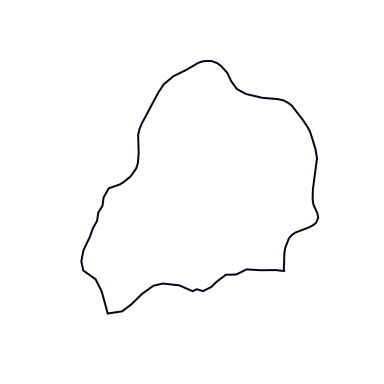 outline of Sangwon, P'yŏngyang, North Korea, rotated 243°
{"feature_id": "82179303B39263220364420", "entity_name": "Sangwon", "entity_type": "district", "adm_level": 2, "iso_a3": "PRK", "parent_name": "North Korea", "parent_adm1": "P'yŏngyang", "projection": "natural_earth1", "projection_center": [126.045, 38.858], "detail": "fine", "context": "isolated", "style": "outline", "palette": "ink", "viewbox_px": 384, "rotation_deg": 243, "n_neighbors": 0, "source": "geoboundaries", "source_scale": "gbopen_adm2", "svg_char_len": 1136}
<svg xmlns="http://www.w3.org/2000/svg" viewBox="0 0 384 384"><g transform="rotate(243 192 192)"><path d="M86.0,241.3L95.7,246.6L99.7,249.5L106.8,257.4L108.4,261.7L108.9,266.0L107.4,279.9L107.4,284.7L108.2,288.5L111.8,292.8L116.2,294.0L125.8,294.5L130.8,296.2L139.6,301.0L165.3,318.7L174.5,321.6L191.8,324.5L196.8,324.5L205.8,323.5L223.7,320.1L227.7,318.2L232.1,315.1L235.7,310.8L244.0,297.4L254.7,284.7L263.4,278.7L272.6,277.3L273.6,277.3L282.3,277.5L291.0,275.1L295.0,273.2L299.4,269.4L301.9,265.1L303.6,260.7L304.2,256.4L303.4,242.5L303.6,227.9L300.7,215.5L295.9,207.1L275.6,178.1L271.9,173.8L267.5,170.0L250.7,162.1L242.2,156.8L238.2,152.8L233.8,144.4L231.9,135.8L231.5,131.0L233.1,119.5L231.0,116.3L227.2,110.7L220.5,106.1L216.1,99.1L209.4,94.4L204.9,87.5L198.3,80.5L189.4,68.9L181.5,62.7L180.4,61.9L171.5,59.5L157.9,66.5L144.5,66.4L133.2,64.1L122.0,61.7L117.4,75.6L119.5,87.2L123.9,101.2L126.0,115.1L123.7,124.4L114.6,138.3L103.3,147.5L103.2,152.1L98.7,156.8L98.6,166.0L100.8,173.0L102.9,184.6L98.4,193.9L98.3,205.5L91.4,217.1L84.5,231.0L79.8,238.2L82.7,239.4L86.0,241.3Z" fill="none" stroke="#020617" stroke-width="2"/></g></svg>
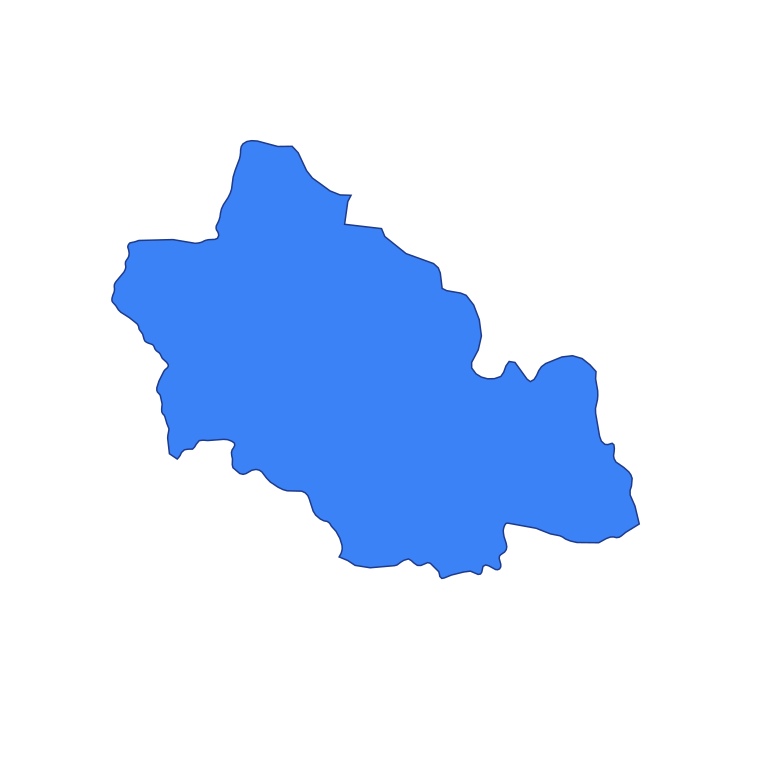 outline of Allier, rotated 205°
{"feature_id": "FRA-5264", "entity_name": "Allier", "entity_type": "Metropolitan department", "adm_level": 1, "iso_a3": "FRA", "parent_name": "France", "parent_adm1": "", "projection": "natural_earth1", "projection_center": [3.256, 46.375], "detail": "fine", "context": "isolated", "style": "filled", "palette": "blue", "viewbox_px": 768, "rotation_deg": 205, "n_neighbors": 0, "source": "natural_earth", "source_scale": "10m", "svg_char_len": 3890}
<svg xmlns="http://www.w3.org/2000/svg" viewBox="0 0 768 768"><g transform="rotate(205 384 384)"><path d="M347.0,499.1L336.1,493.5L324.8,482.5L316.0,468.7L313.0,454.8L313.7,440.6L311.3,435.6L304.9,432.1L298.8,431.4L292.3,432.5L286.2,435.5L281.3,440.2L280.5,445.3L281.1,451.9L280.1,457.3L274.4,458.9L256.3,448.8L252.4,448.0L249.9,451.5L249.3,456.3L249.4,461.5L248.6,466.2L246.1,470.9L234.2,483.7L225.1,489.3L215.2,490.8L205.4,488.4L197.1,484.9L194.4,478.1L187.5,468.2L185.4,464.0L184.0,460.3L182.0,451.2L179.9,447.0L166.5,427.7L162.9,424.1L158.3,422.6L155.5,423.7L152.2,426.7L150.0,426.1L148.0,423.0L147.0,420.4L145.6,415.9L143.8,413.5L140.8,411.3L131.4,409.7L125.0,407.8L121.9,406.0L119.2,403.3L116.6,396.1L116.0,391.6L114.0,387.4L105.0,379.5L93.5,365.0L102.2,351.8L104.7,346.6L106.1,344.5L108.4,343.0L111.1,342.5L114.1,341.0L117.2,337.9L122.3,330.9L142.1,321.9L148.7,320.5L154.0,320.2L157.3,320.8L160.4,320.8L169.7,318.5L185.3,317.5L213.2,310.2L214.5,309.2L214.9,307.2L214.8,305.2L214.5,303.4L214.0,301.6L212.7,299.3L210.8,296.5L205.9,291.2L203.9,288.3L203.2,285.5L203.7,282.7L206.2,278.4L206.6,276.8L205.9,274.6L202.0,270.0L200.9,267.6L201.1,265.3L202.5,263.7L204.5,263.0L212.2,263.5L215.4,263.0L217.2,260.5L215.9,254.9L216.2,252.6L218.2,251.2L226.6,250.9L232.3,247.3L242.1,239.4L247.4,233.7L249.5,232.2L252.1,233.2L253.3,234.9L255.0,237.0L266.2,241.1L268.9,240.6L273.9,235.1L277.1,233.7L281.2,234.4L284.7,235.5L287.9,235.8L291.5,232.6L293.4,229.8L295.7,225.5L297.7,223.8L318.9,211.6L333.6,207.4L342.3,208.7L351.6,208.3L351.3,212.4L351.6,214.5L352.0,216.3L352.6,217.8L354.0,220.2L358.8,225.5L365.2,230.2L371.6,232.9L374.2,234.7L375.7,235.2L377.4,235.4L380.7,234.6L384.7,234.7L390.5,236.3L394.5,238.9L403.2,248.3L405.9,250.7L409.4,252.1L413.3,252.1L426.6,246.3L431.0,245.6L436.4,245.7L445.5,247.1L450.7,249.1L457.5,252.7L460.6,253.2L463.9,252.5L467.4,249.9L471.2,244.5L473.5,242.6L476.9,241.9L485.5,244.3L487.4,246.7L489.7,252.1L491.7,254.7L493.3,257.4L493.8,260.0L493.4,262.6L493.3,265.2L494.6,267.2L497.8,267.8L502.1,267.5L505.9,266.1L519.8,258.3L524.3,256.6L527.5,254.6L528.7,250.2L529.0,246.9L530.0,244.1L534.1,242.1L537.1,240.0L538.6,236.3L538.6,233.1L539.1,230.4L539.7,228.6L549.0,230.1L557.2,243.5L558.2,246.2L559.3,250.6L560.0,252.6L564.3,256.6L565.2,257.7L569.0,262.0L570.3,262.9L572.0,263.5L573.6,264.8L574.9,267.2L576.6,272.1L582.1,279.3L586.1,281.1L587.3,282.4L588.3,284.6L589.2,291.7L588.9,302.6L588.5,304.3L587.2,307.2L587.0,308.8L587.7,310.3L590.2,311.8L595.6,313.5L596.4,314.0L599.4,316.5L600.8,317.2L604.3,317.9L605.9,318.6L607.0,319.5L608.0,320.5L609.1,321.4L610.6,321.9L615.6,321.4L617.3,321.5L618.9,321.9L620.3,323.1L623.9,327.3L628.9,330.0L629.5,330.7L630.8,332.5L631.9,333.4L633.3,334.2L642.8,336.5L652.8,337.8L656.1,339.0L660.1,341.6L664.5,343.5L665.3,344.0L666.1,345.1L666.8,346.9L667.3,350.1L667.4,353.0L667.9,355.0L668.6,356.6L669.5,358.0L670.3,359.9L670.4,361.9L670.1,363.8L667.0,375.5L666.9,378.4L667.3,380.5L667.9,381.7L668.8,382.9L669.4,384.1L669.9,385.6L669.7,387.6L669.3,390.0L669.3,391.8L669.7,393.4L670.3,394.9L671.2,396.3L672.4,397.9L673.4,399.0L674.0,399.7L674.4,400.7L674.5,402.0L674.3,403.3L673.9,404.5L670.1,407.4L666.8,410.5L636.3,425.7L614.6,431.7L611.6,433.5L609.5,435.2L608.6,436.2L607.7,437.4L606.3,438.9L604.1,440.6L598.4,443.6L596.5,445.7L596.6,448.9L598.0,450.8L599.2,451.8L601.0,452.9L602.0,454.2L602.8,456.2L602.7,462.2L603.3,466.3L604.4,469.7L605.3,474.0L605.3,478.8L604.1,487.0L604.0,492.0L604.5,496.1L608.2,507.9L609.2,514.9L610.1,526.8L610.7,529.8L611.7,532.8L612.9,535.6L613.7,538.8L613.3,542.0L610.8,545.8L606.8,548.6L601.4,550.7L580.6,554.4L567.7,560.6L559.5,557.3L544.3,544.6L536.0,540.4L514.5,536.2L503.7,536.8L493.6,541.1L493.9,534.0L487.2,512.1L451.9,523.8L445.6,518.0L419.1,511.5L390.0,514.1L383.9,512.2L379.9,508.4L371.7,495.2L366.6,495.1L353.0,498.8L347.0,499.1Z" fill="#3b82f6" stroke="#1e3a8a" stroke-width="1.5"/></g></svg>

::::

Please repeat the data above word for word, beginning at its first line and stopping after the line that contains "outline of Allier, rotated 205°". Leave the pictures out of your answer.

REPLY TO THE TASK –
 outline of Sangwon, P'yŏngyang, North Korea, rotated 243°
{"feature_id": "82179303B39263220364420", "entity_name": "Sangwon", "entity_type": "district", "adm_level": 2, "iso_a3": "PRK", "parent_name": "North Korea", "parent_adm1": "P'yŏngyang", "projection": "natural_earth1", "projection_center": [126.045, 38.858], "detail": "fine", "context": "isolated", "style": "outline", "palette": "ink", "viewbox_px": 384, "rotation_deg": 243, "n_neighbors": 0, "source": "geoboundaries", "source_scale": "gbopen_adm2", "svg_char_len": 1136}
<svg xmlns="http://www.w3.org/2000/svg" viewBox="0 0 384 384"><g transform="rotate(243 192 192)"><path d="M86.0,241.3L95.7,246.6L99.7,249.5L106.8,257.4L108.4,261.7L108.9,266.0L107.4,279.9L107.4,284.7L108.2,288.5L111.8,292.8L116.2,294.0L125.8,294.5L130.8,296.2L139.6,301.0L165.3,318.7L174.5,321.6L191.8,324.5L196.8,324.5L205.8,323.5L223.7,320.1L227.7,318.2L232.1,315.1L235.7,310.8L244.0,297.4L254.7,284.7L263.4,278.7L272.6,277.3L273.6,277.3L282.3,277.5L291.0,275.1L295.0,273.2L299.4,269.4L301.9,265.1L303.6,260.7L304.2,256.4L303.4,242.5L303.6,227.9L300.7,215.5L295.9,207.1L275.6,178.1L271.9,173.8L267.5,170.0L250.7,162.1L242.2,156.8L238.2,152.8L233.8,144.4L231.9,135.8L231.5,131.0L233.1,119.5L231.0,116.3L227.2,110.7L220.5,106.1L216.1,99.1L209.4,94.4L204.9,87.5L198.3,80.5L189.4,68.9L181.5,62.7L180.4,61.9L171.5,59.5L157.9,66.5L144.5,66.4L133.2,64.1L122.0,61.7L117.4,75.6L119.5,87.2L123.9,101.2L126.0,115.1L123.7,124.4L114.6,138.3L103.3,147.5L103.2,152.1L98.7,156.8L98.6,166.0L100.8,173.0L102.9,184.6L98.4,193.9L98.3,205.5L91.4,217.1L84.5,231.0L79.8,238.2L82.7,239.4L86.0,241.3Z" fill="none" stroke="#020617" stroke-width="2"/></g></svg>
 outline of Allier, rotated 205°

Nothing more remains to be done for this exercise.